- Born: 17 September 1953 (age 72) Stockholm, Sweden
- Education: Stockholm School of Economics M.A., Stockholm University
- Known for: Executive Director, M+, West Kowloon Cultural District Authority, Hong Kong (2011–2016) Director of Moderna Museet, Stockholm (2001–2010) Director of Tate Modern, London (1998–2001)
- Awards: PhD, HC, Umeå University, Sweden (2009) H.M The King's Medal in Gold, 12th size in the Order of the Serafim's Ribbon (2010) Swedish Manager of the Year Honorary Award (2002) City of Malmö Grand Culture Award (2009) Bridge of Culture Denmark-Sweden Award (1997)

= Lars Nittve =

Swedish museum director (born 1953)

Lars Nittve (born 17 September 1953) is a Swedish museum director, curator, art critic and writer. He was the founding Director of Tate Modern in London; former Director of the Moderna Museet in Stockholm; the founding Director of Rooseum – Center for Contemporary Art – in Malmö, Sweden; and Director of the Louisiana Museum of Modern Art in Humlebaek, Denmark.

Nittve was the Founding Director of M+, museum for visual culture of West Kowloon Cultural District in Hong Kong, which opened to the public in 2021.

==Early life and education==

Lars Nittve was born in Stockholm in 1953. He studied at the Stockholm School of Economics, and obtained an M.A. at Stockholm University. He also pursued postgraduate studies at New York University.
In 2009, Nittve earned a PhD, HC, from the Umeå University, Umeå, Sweden.

==Career==
In 1978 to 1985, Nittve served as lecturer in art history at the Stockholm University. During the same period he has been Senior art critic for the Swedish daily newspaper Svenska Dagbladet, Stockholm, and contributed regularly to Artforum, New York City.

From 1986 Nittve was appointed Chief Curator at the Moderna Museet in Stockholm, where he curated a large number of high-profile exhibitions – both monographic and thematic, among them "Walter De Maria", "Kandinsky and Sweden", "Hilma af Klint" and the seminal "Implosion – a Postmodern Perspective".
From 1990 to 1995, he served as the founding Director of Rooseum – Center for Contemporary Art – in Malmö, Sweden, where he organized the whole exhibition program, including surveys of "Susan Rothenberg", "Allan McCollum", "Sherrie Levine" and "Andreas Gursky".
In July 1995, Nittve became Director of the Louisiana Museum of Modern Art in Humlebaek, Denmark, where he also curated the groundbreaking exhibition "Sunshine & Noir – Art in L.A. 1960–1997".
In the spring of 1998, he was named the first Director of Tate Modern, London, which opened in May 2000 to great acclaim.

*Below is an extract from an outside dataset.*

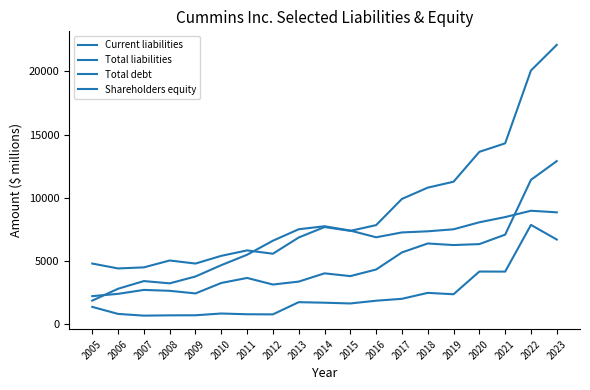

How many lines are shown in the chart?

4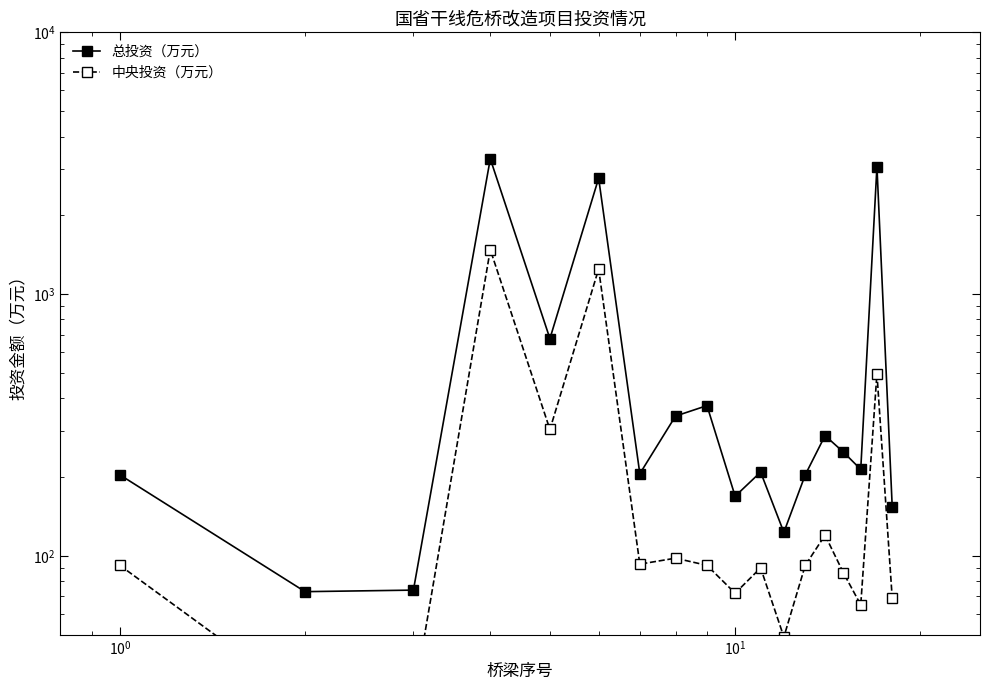

How many values in the 中央投资（万元） series exceed 92?

7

In 2001, he took up his post as Director of Moderna Museet, the national Museum of Modern Art in Stockholm. He co-curated the thematic exhibition Fashination in 2004 about the dialogue between art and fashion in the last ten years. Other exhibitions include "Time and Place: Los Angeles 1957–1968" (2008); "Anthony McCall" (2009) and most recently "Ed Ruscha: Fifty Years of Painting" (2010).
During his time at the Moderna Museet, Nittve was instrumental in the fundraising effort (70 million USD) that strengthened the collection and oversaw the expansion of the institution – including The Second Museum of Our Wishes, which focuses on bringing more works by women artists into the collection, the creation of the innovative Renzo Piano designed Pontus Hultén Study Gallery (opened in May 2008), The American Friends of the Moderna Museet Inc. and the opening of Moderna Museet Malmö in 2009.

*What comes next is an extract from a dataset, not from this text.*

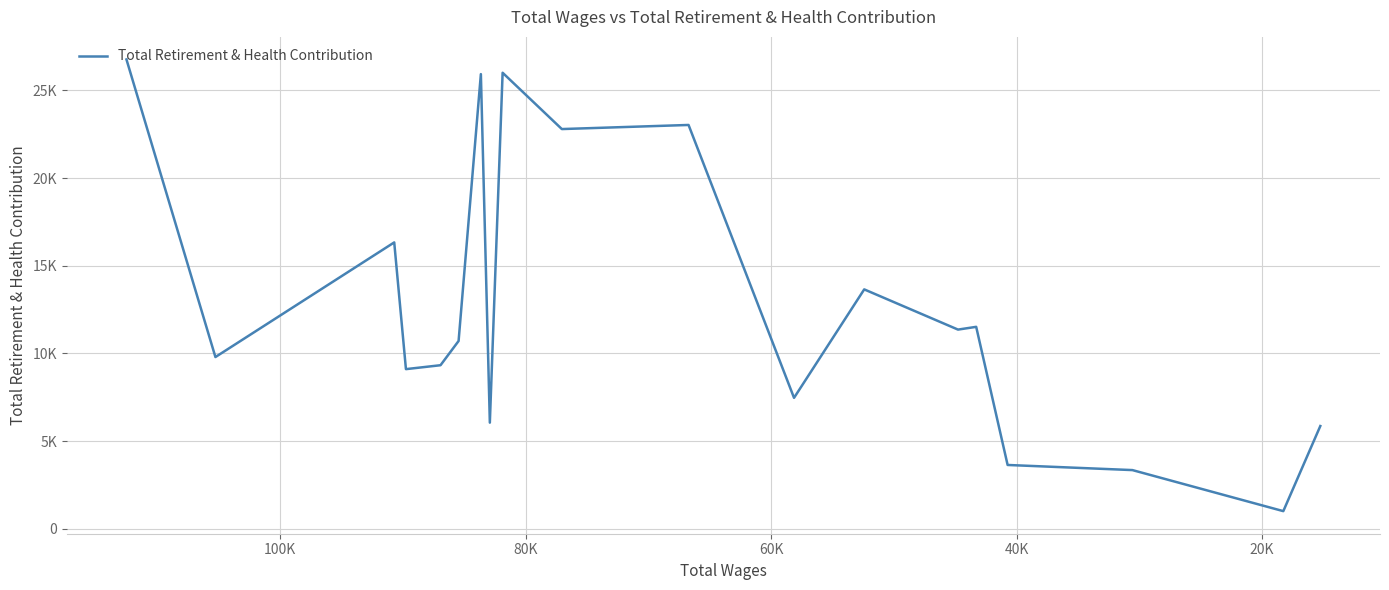

How many values are below 10711?

9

At the end of 2010, Nittve left his post as Director of the Moderna Museet after having served the maximum length of nine years anyone is permitted to hold the post.

From 2011–2016, Nittve was Founding Director of the M+ museum in the West Kowloon Cultural District in Hong Kong.

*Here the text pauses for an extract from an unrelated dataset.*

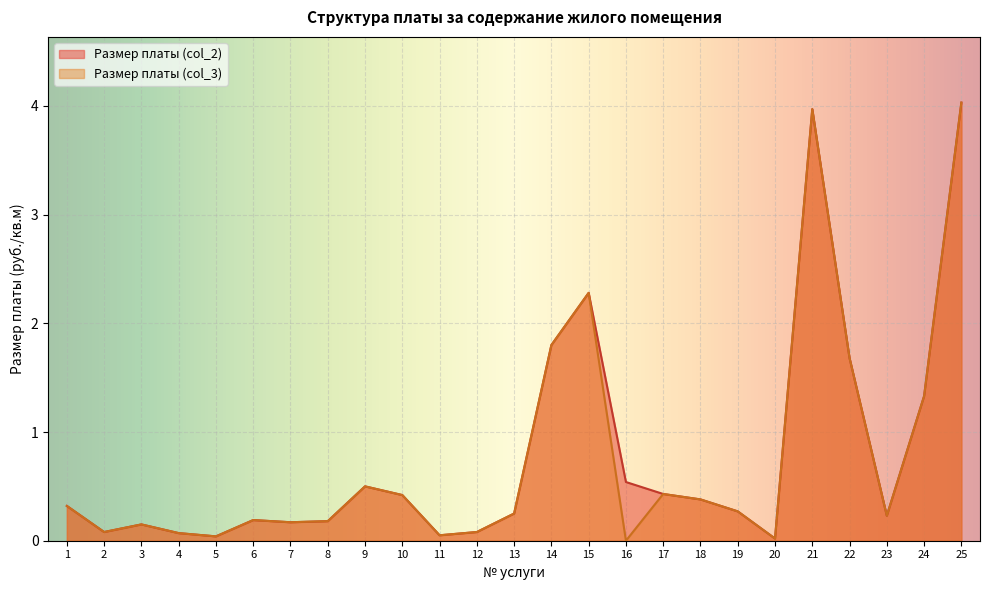

How many categories are shown in the chart?

25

In 2016 he established Nittve Information Ltd, based in the mountain resort of Åre, Sweden, acting as an independent writer and advisor to museums and foundations worldwide. Since 2021 has his main professional engagement been as Partner and Chair of the Investment Committee of the investment fund Arte Collectum.

==Awards and recognition==
Lars Nittve has served on the jury of numerous international prizes and has been on the board of a large number of international art organizations. He is a member of the Royal Swedish Academy of Fine Art.

In 2009 he was awarded a PhD H.C by Umeå University, Sweden, where he also was professor in Art history 2010-2016.

In 2010, Nittve was awarded H. M. The King's Medal in gold, 12th size in the Order of the Serafim's ribbon.

Nittve is the author of several publications on art, as well as articles in journals and catalogues in Sweden and abroad.

In 2013 named by Le Nouvel Observateur one of ”The Fifty who Change the World”.